= AIM OF THE EXERCISE =
Every line in the data below from the one containing "gesetzlichen Rentenversicherung" down to the one containing "als auch der Arbeitnehmeranteil den", both included, must be retyped exactly; no other line is to appear.

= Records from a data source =
____________
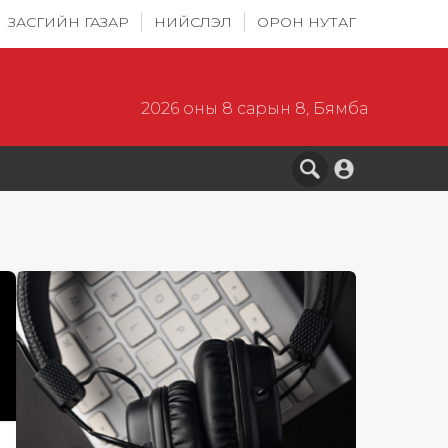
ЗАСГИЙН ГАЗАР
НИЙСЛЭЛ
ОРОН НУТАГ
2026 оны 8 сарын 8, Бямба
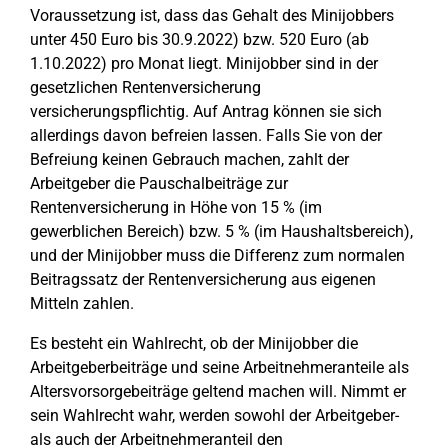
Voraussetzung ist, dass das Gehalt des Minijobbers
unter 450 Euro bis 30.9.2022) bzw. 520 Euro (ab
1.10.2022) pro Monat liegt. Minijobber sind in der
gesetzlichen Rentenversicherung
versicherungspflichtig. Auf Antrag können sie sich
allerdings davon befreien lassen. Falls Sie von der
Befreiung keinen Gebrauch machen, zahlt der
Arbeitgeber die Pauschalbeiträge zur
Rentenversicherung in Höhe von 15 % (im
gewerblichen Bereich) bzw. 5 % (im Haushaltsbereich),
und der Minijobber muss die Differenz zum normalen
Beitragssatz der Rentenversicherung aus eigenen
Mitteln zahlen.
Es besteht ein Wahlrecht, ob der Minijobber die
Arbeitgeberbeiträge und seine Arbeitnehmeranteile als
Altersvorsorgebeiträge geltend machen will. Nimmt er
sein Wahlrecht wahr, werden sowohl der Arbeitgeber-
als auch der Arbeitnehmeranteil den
____________
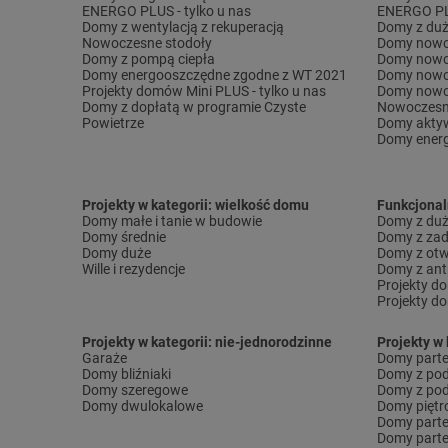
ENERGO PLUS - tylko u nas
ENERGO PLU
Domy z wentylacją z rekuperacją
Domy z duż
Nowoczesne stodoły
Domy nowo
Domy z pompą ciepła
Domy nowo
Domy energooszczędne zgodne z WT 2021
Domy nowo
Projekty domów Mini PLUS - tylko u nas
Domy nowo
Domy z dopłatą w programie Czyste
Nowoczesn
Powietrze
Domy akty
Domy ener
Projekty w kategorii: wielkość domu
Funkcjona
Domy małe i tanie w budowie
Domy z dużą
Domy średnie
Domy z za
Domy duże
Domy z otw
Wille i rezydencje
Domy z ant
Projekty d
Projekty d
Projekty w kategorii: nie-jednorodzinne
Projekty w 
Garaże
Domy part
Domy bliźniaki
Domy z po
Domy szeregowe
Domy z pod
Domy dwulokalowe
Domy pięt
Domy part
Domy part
____________
= ANSWER FOR THIS EXERCISE =
gesetzlichen Rentenversicherung
versicherungspflichtig. Auf Antrag können sie sich
allerdings davon befreien lassen. Falls Sie von der
Befreiung keinen Gebrauch machen, zahlt der
Arbeitgeber die Pauschalbeiträge zur
Rentenversicherung in Höhe von 15 % (im
gewerblichen Bereich) bzw. 5 % (im Haushaltsbereich),
und der Minijobber muss die Differenz zum normalen
Beitragssatz der Rentenversicherung aus eigenen
Mitteln zahlen.
Es besteht ein Wahlrecht, ob der Minijobber die
Arbeitgeberbeiträge und seine Arbeitnehmeranteile als
Altersvorsorgebeiträge geltend machen will. Nimmt er
sein Wahlrecht wahr, werden sowohl der Arbeitgeber-
als auch der Arbeitnehmeranteil den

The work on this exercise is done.